X

U.N. blasts Cisco, others on China cooperation

At summit, delegates target tech companies abiding by Chinese censorship policies, call for global free-speech regulations. China: We don't censor the Internet. Really

Declan McCullagh Former Senior Writer
Declan McCullagh is the chief political correspondent for CNET. You can e-mail him or follow him on Twitter as declanm. Declan previously was a reporter for Time and the Washington bureau chief for Wired and wrote the Taking Liberties section and Other People's Money column for CBS News' Web site.
Declan McCullagh
4 min read
ATHENS, Greece--Delegates to a United Nations summit on Tuesday assailed Google, Cisco Systems, Microsoft and Yahoo for cooperating too closely with China, suggesting that new global regulations of free expression might be necessary.

The three-hour session on the second day of the summit returned to long-standing questions that have drawn the attention of human rights workers and the U.S. Congress: Are companies responsible for what customers do with their products? And is it wise to have some international organization adopting regulations governing Internet speech?

Catherine Trautmann, France's former minister of culture and a current Socialist member of the European Parliament, took issue with "market laws that are considered more important than freedom of expression."

Anriette Esterhuysen, executive director of the left-leaning Association for Progressive Communications, said it is time to "begin to create an international policy and principle framework that stops that from happening." (Such a law already has been proposed in the U.S. Congress.)

But a Cisco executive said the company had not customized any of its routers, which can be configured to block certain Internet addresses, for the Chinese government. "It's the same equipment that we sell in every country around the world in which we sell equipment," said Art Reilly, Cisco's senior director for strategic technology policy. "There is no differentiation."

The heated discussion at the United Nations' Internet Governance Forum--punctuated by claims from the Chinese government that no Net censorship takes place--did more than merely highlight how much at odds technology companies are with their antagonists. It also revealed a continuing disagreement about whether the United Nations or a similar body should set global rules for free speech online.

Paschal Mooney, an Irish politician and delegate to the Council of Europe, called for a global ban on Internet hate speech, meaning remarks that are designed to insult or offend a certain group of people. (In the United States, any such ban would have to comply with the First Amendment's protections of freedom of speech.)

"You would defend free speech unambiguously?" Mooney asked. "Are we to (abandon) all of the case law and all of the experiences we've had over the last 50 years?" The Council of Europe has prepared a treaty that would criminalize "racist or xenophobic acts using computer networks."

Theodoros Roussopoulos, Greece's minister of state for communication policy, said "we have a problem with bloggers who spread lies." (A Greek blogger was reportedly arrested last week for linking to libelous material, but Roussopoulos said he was not familiar with the case.)

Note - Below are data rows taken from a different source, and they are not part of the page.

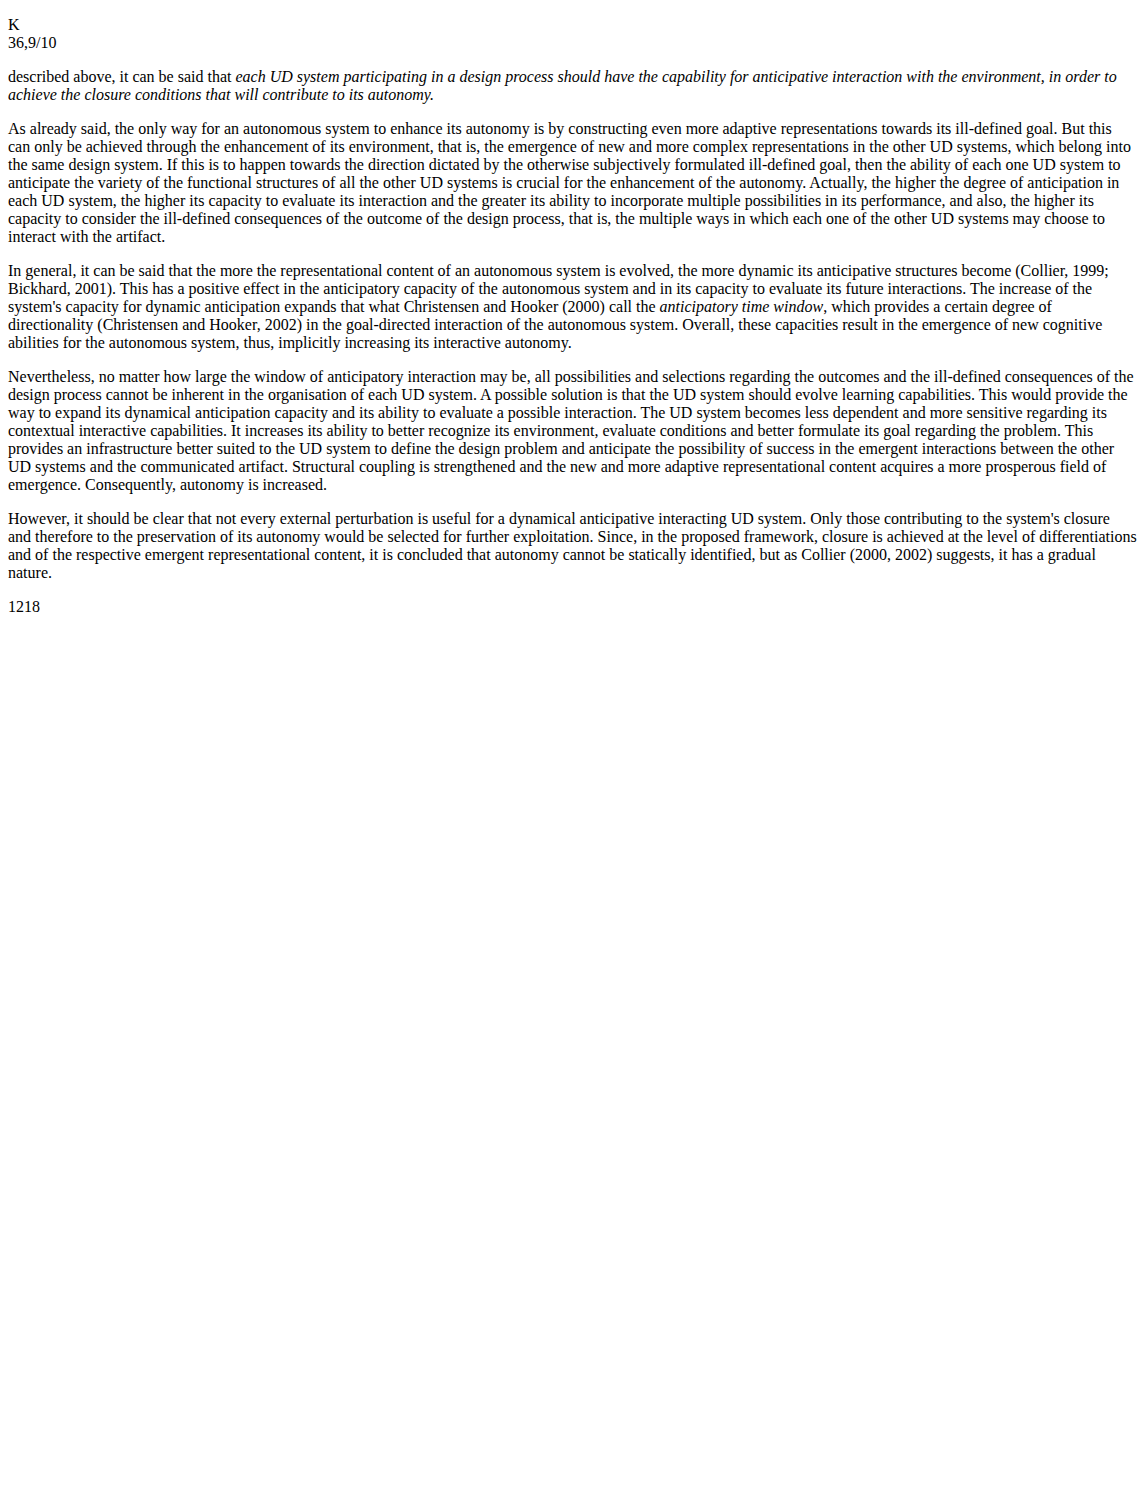K
36,9/10
described above, it can be said that each UD system participating in a design process should have the capability for anticipative interaction with the environment, in order to achieve the closure conditions that will contribute to its autonomy.
As already said, the only way for an autonomous system to enhance its autonomy is by constructing even more adaptive representations towards its ill-defined goal. But this can only be achieved through the enhancement of its environment, that is, the emergence of new and more complex representations in the other UD systems, which belong into the same design system. If this is to happen towards the direction dictated by the otherwise subjectively formulated ill-defined goal, then the ability of each one UD system to anticipate the variety of the functional structures of all the other UD systems is crucial for the enhancement of the autonomy. Actually, the higher the degree of anticipation in each UD system, the higher its capacity to evaluate its interaction and the greater its ability to incorporate multiple possibilities in its performance, and also, the higher its capacity to consider the ill-defined consequences of the outcome of the design process, that is, the multiple ways in which each one of the other UD systems may choose to interact with the artifact.
In general, it can be said that the more the representational content of an autonomous system is evolved, the more dynamic its anticipative structures become (Collier, 1999; Bickhard, 2001). This has a positive effect in the anticipatory capacity of the autonomous system and in its capacity to evaluate its future interactions. The increase of the system's capacity for dynamic anticipation expands that what Christensen and Hooker (2000) call the anticipatory time window, which provides a certain degree of directionality (Christensen and Hooker, 2002) in the goal-directed interaction of the autonomous system. Overall, these capacities result in the emergence of new cognitive abilities for the autonomous system, thus, implicitly increasing its interactive autonomy.
Nevertheless, no matter how large the window of anticipatory interaction may be, all possibilities and selections regarding the outcomes and the ill-defined consequences of the design process cannot be inherent in the organisation of each UD system. A possible solution is that the UD system should evolve learning capabilities. This would provide the way to expand its dynamical anticipation capacity and its ability to evaluate a possible interaction. The UD system becomes less dependent and more sensitive regarding its contextual interactive capabilities. It increases its ability to better recognize its environment, evaluate conditions and better formulate its goal regarding the problem. This provides an infrastructure better suited to the UD system to define the design problem and anticipate the possibility of success in the emergent interactions between the other UD systems and the communicated artifact. Structural coupling is strengthened and the new and more adaptive representational content acquires a more prosperous field of emergence. Consequently, autonomy is increased.
However, it should be clear that not every external perturbation is useful for a dynamical anticipative interacting UD system. Only those contributing to the system's closure and therefore to the preservation of its autonomy would be selected for further exploitation. Since, in the proposed framework, closure is achieved at the level of differentiations and of the respective emergent representational content, it is concluded that autonomy cannot be statically identified, but as Collier (2000, 2002) suggests, it has a gradual nature.
1218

Television and newspapers are "governed by a certain code of ethics," Roussopoulos said. "On the Internet, however, if I become a source of information and write anything I want against anybody I want, it's an attack. It's not criticism in the good sense. It is, in fact, libel."

Badly outnumbered
The two representatives of technology companies--Cisco and Microsoft--which were participants in Tuesday's session were badly outnumbered and left on the defensive.

"I don't think that I would accept the accusation that we are colluding," said Fred Tipson, Microsoft's senior-policy counsel. He said "the condition of doing business in a country is to abide by the law in the country."

Vint Cerf, a Google vice president who spoke from the audience, noted that his employer chose not to locate servers for its blogging and e-mail services in China. That lets Google, at least for now, avoid the problem that Yahoo experienced--police seizing information in order to identify and imprison journalists or democracy activists.

"The reason we did not do that is that we did not want to have materials on our servers that the Chinese government could ask us (to), or insist that we, reveal in order to identify individual parties," Cerf said. "So we chose deliberately not to offer certain services in order to protect the interests of the Chinese people."

Jamie Love, director of the Ralph Nader-founded Consumer Project on Technology, said, "I think there's sort of a deep hypocrisy of surprise when these instruments of surveillance are used (by governments). People are shocked when people sell those things as products, and people actually use them in ways that are just completely predictable."

It's hardly clear how international rules governing freedom of speech would work: Would Cisco be barred from selling routers that can block certain Internet addresses, a useful antispam feature? Would the International Telecommunication Union, a U.N. agency, become deeply involved in Internet governance, which was suggested on Monday? (Even on child pornography, different nations have different rules: the U.S. definition covers minors under 18 years old, but Germany's limit is 14 years old.)

A representative of the Iranian government warned on Tuesday against sacrificing security by allowing too much free speech online. A global consensus means first solving "the problems of different understanding of meaning and different application of that meaning, according to the different law of different countries," he said.